Опишу для образчика некоторые запомнившиеся мне фигуры.
Прежде всего помню одного странного субъекта из греков с пронзительными черными глазами, страшно худого, со множеством штыковых и огнестрельных ран на теле, полученных во время побегов. Он был очень угрюм и несловоохотлив, однако почему-то любил захаживать ко мне, особенно в те минуты, когда никого другого из арестантов у меня не было. Долгое время я думал, что он хочет попросить денег; но денег он ни разу не просил. Однажды я задал ему вопрос, за что идет он в каторгу. Он объяснил мне с самой циничной (хотя и просто выраженной) откровенностью, что в последний раз вырезал с товарищем одну семью. Мне даже жутко стало…
— За что же это? — не удержался я.
— Известно, за деньги, — усмехнулся спокойно мой собеседник.
— Да, но зачем же было резать?.. И притом всех, даже детей?
— Всю породу. В другой раз мы две семьи вырезали. Я невольно содрогнулся и недоумевал, зачем он так говорит.
— А бог? — спросил я. — Разве не боитесь?
— Какой бог? — спросил грек в свою очередь, понизив несколько голос и будто с некоторой грустью.
Где только мы ни бывали. В таких глухих местах, куда и ворон костей не заносит и зверь не заходит. Нигде не видели ни бога, ни дьявола!
— А были ль вы в одиночном заключении? — спросил я еще и, получив отрицательный ответ, пробовал нарисовать собеседнику картину внутренних мучений, овладевающих многими из знаменитых даже разбойников и доводящих их порой до сумасшествия и самоубийства. Он послушал меня минуты две и, ничего не сказав в ответ, вышел под каким-то предлогом.
Вскоре после того я и совсем потерял его из виду: должно быть, он остался где-нибудь в больнице.
Захаживал также ко мне щеголеватый молодчик из лакеев в неизбежном пестреньком галстучке и с утонченными, по его пониманию, манерами. Этот мелко плавал и все вспоминал, какие прекрасные «покупки» делывал он в Петербурге во время публичных казней на Семеновской площади; «покупать» на его языке значило залезать без разрешения в чужой карман. В конце концов я заметил, что он и у меня кое-что «покупал» во время своих визитов…

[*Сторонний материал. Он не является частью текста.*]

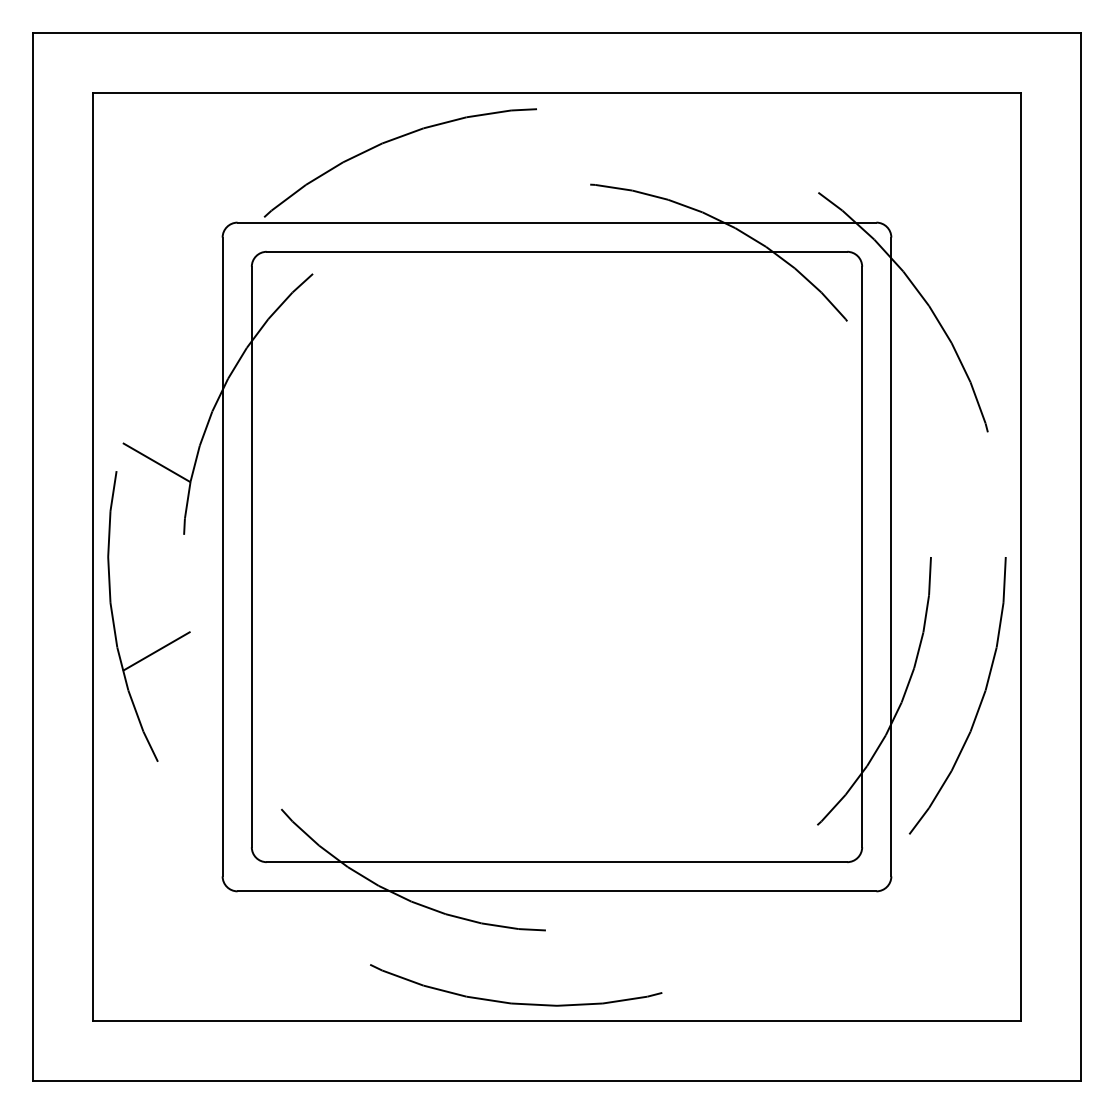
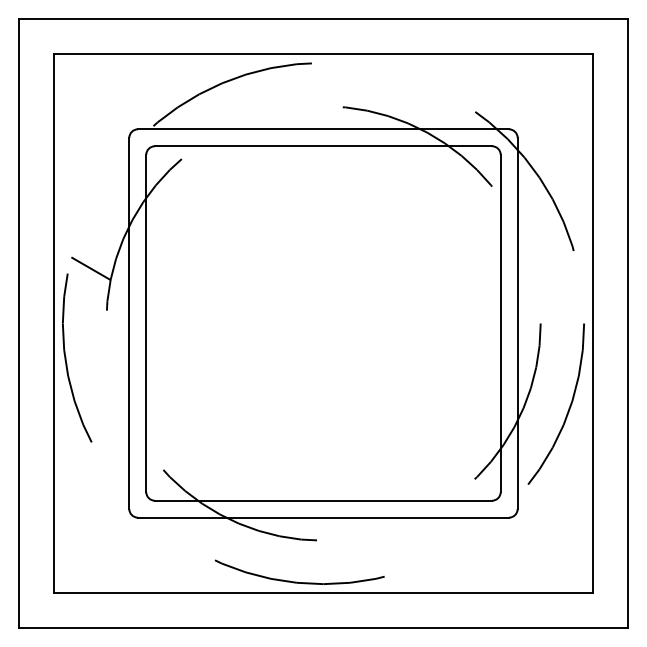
line: (155, 649) -> (90, 377), removed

Зато не могу без улыбки вспомнить милейшего Тюпкина, беглого солдатика, пропадавшего два года без вести, наконец добровольно заявившегося к начальству и шедшего теперь в Читу на суд. Это был добродушнейшим парень лет двадцати шести, плохо развитой физически, Грустный, понурый и всегда меланхоличный. Он ухаживал за мной, парил мне обед и чай и жил в моем «дворянском» помещении. В долгие зимние вечера мы много болтали, и я узнал всю его подноготную. Он был страстный игрок и, когда я давал ему немного денег, сейчас же скрывался и всю ночь напролет играл в штос. Поутру кто-нибудь из арестантов сообщал мне, что мой Тюпкин спустил все до последней копейки.

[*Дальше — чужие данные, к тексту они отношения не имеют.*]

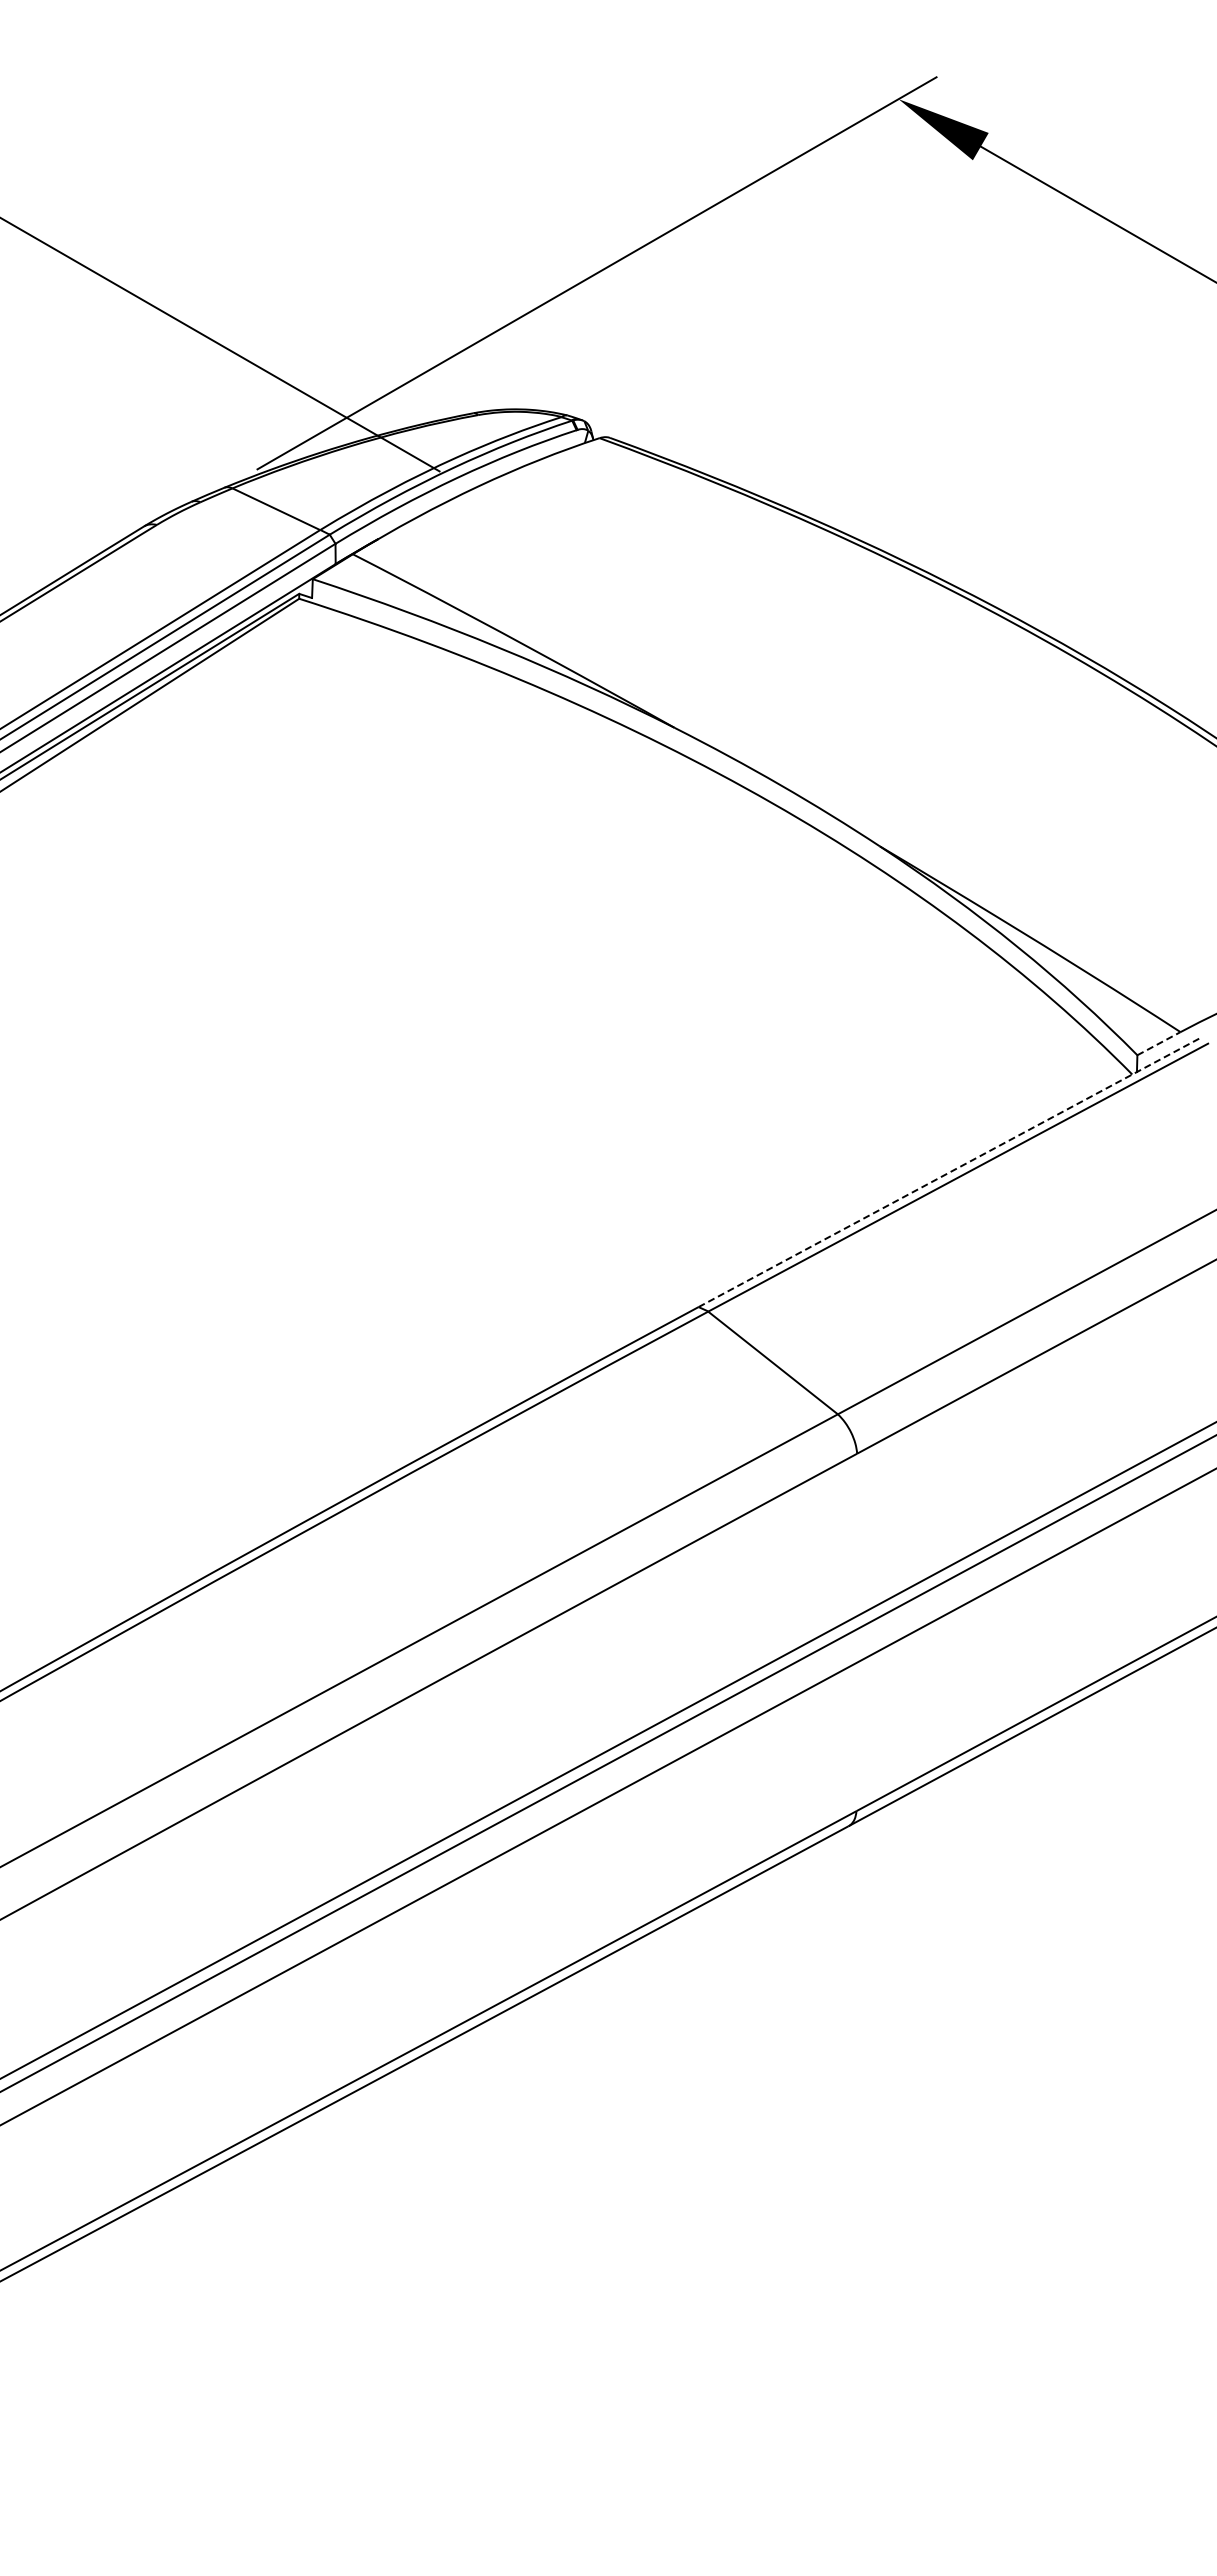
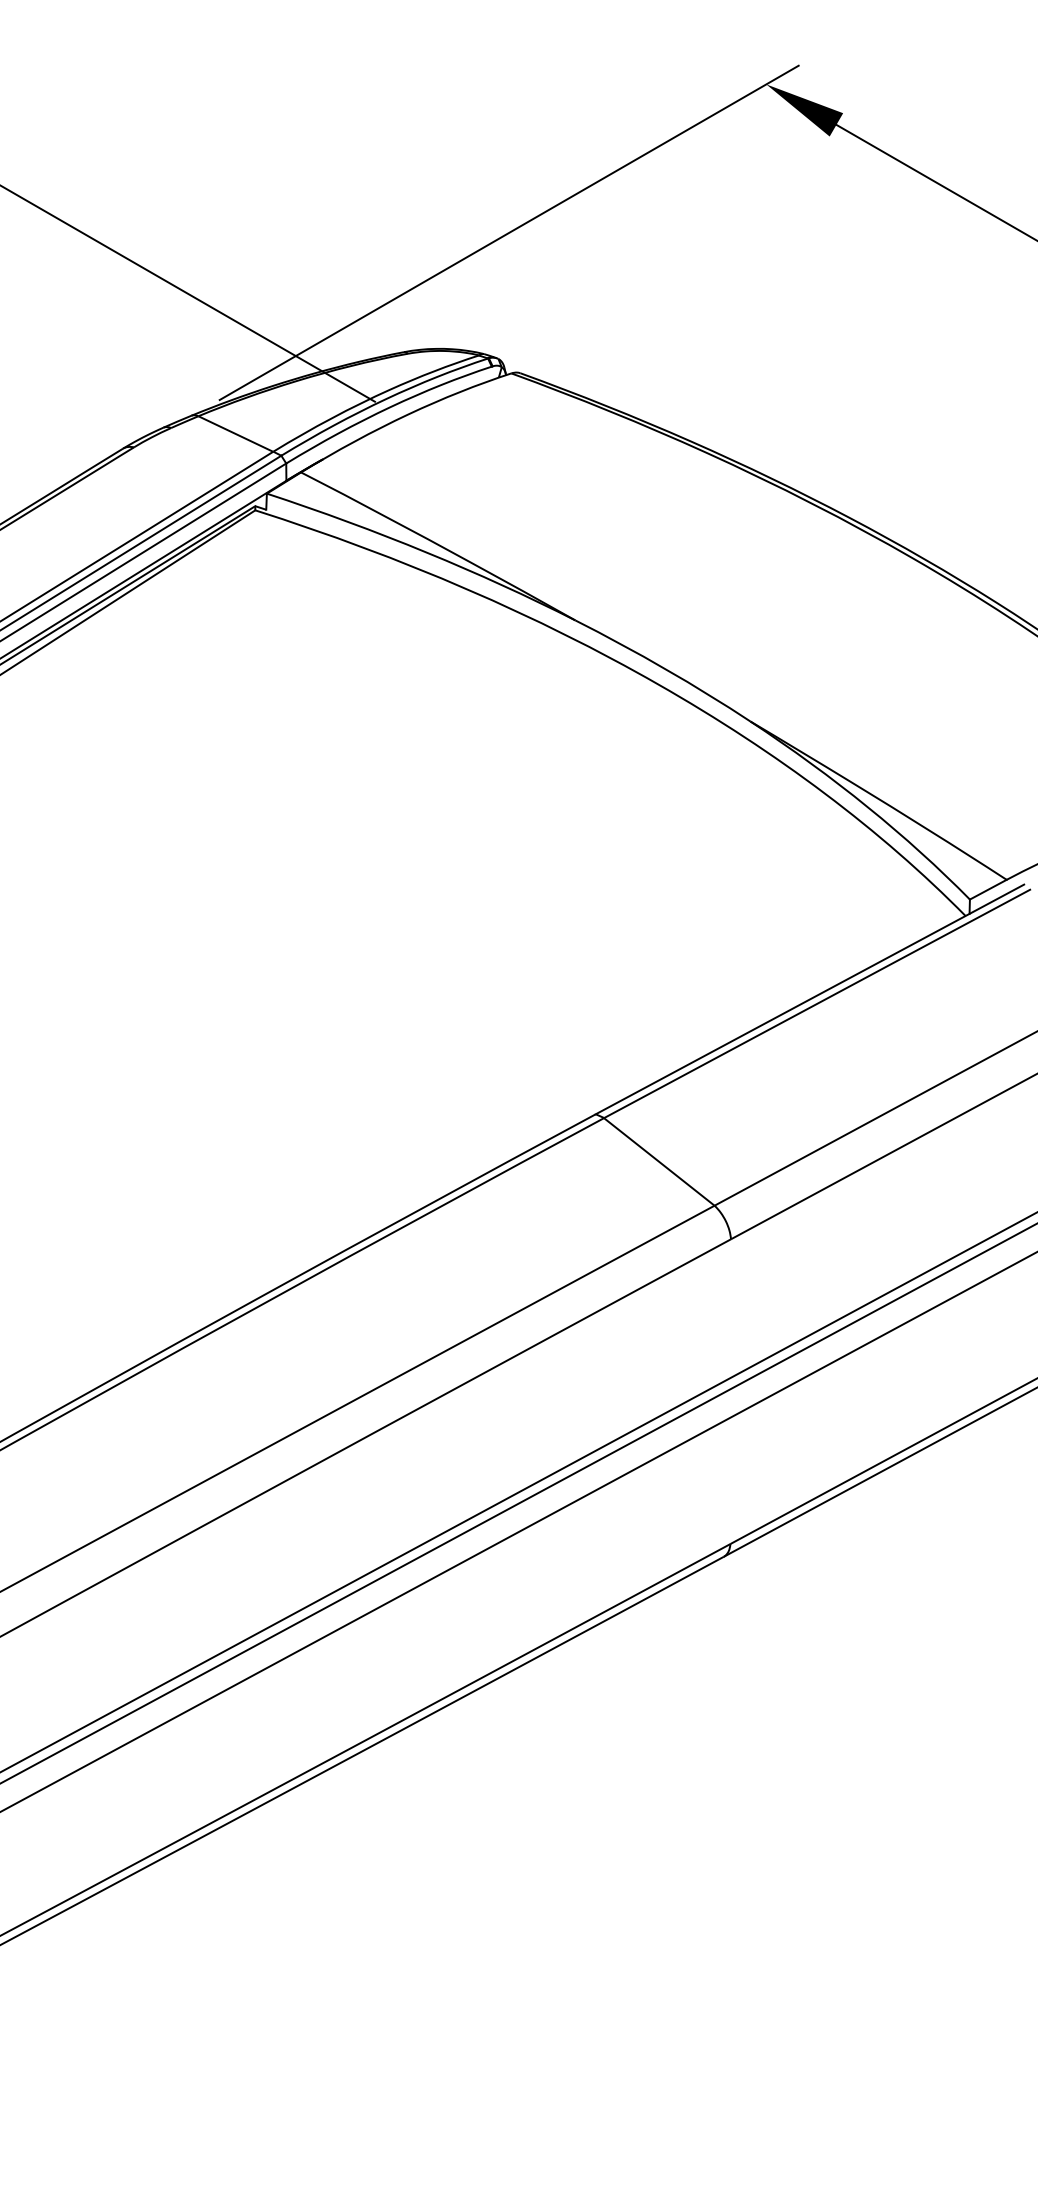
line: (1159, 1043) -> (988, 889), dashed -> solid
line: (950, 1172) -> (810, 999), dashed -> solid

— Не стоит такой скотине благодеяние оказывать, — философствовал при этом доноситель. — Как будто Другой кто не мог бы вам самоварчик поставить или другое там что сделать? Еще благодарность бы чувствовал… А он что? Как он был духом (арестантское название солдат), так духом и останется до гробовой доски!

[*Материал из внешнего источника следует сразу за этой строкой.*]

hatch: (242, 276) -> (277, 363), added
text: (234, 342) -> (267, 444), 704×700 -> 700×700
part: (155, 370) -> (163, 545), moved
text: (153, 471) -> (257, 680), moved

Между тем Тюпкин появлялся мрачный, как сама ночь, и в, камере моей начиналась усиленная деятельность: выколачивалась пыль из моих вещей, перекладывались с места на место, без всякой видимой нужды, мешки и ящики; по камере раздавался неумолкаемый топот сапог, аккомпанируемый глубокими-глубокими вздохами.
— Что, Тюпкин, нездоровы вы, что ли? Молчание.
— Или, может быть, потеряли что? Может, проигрались?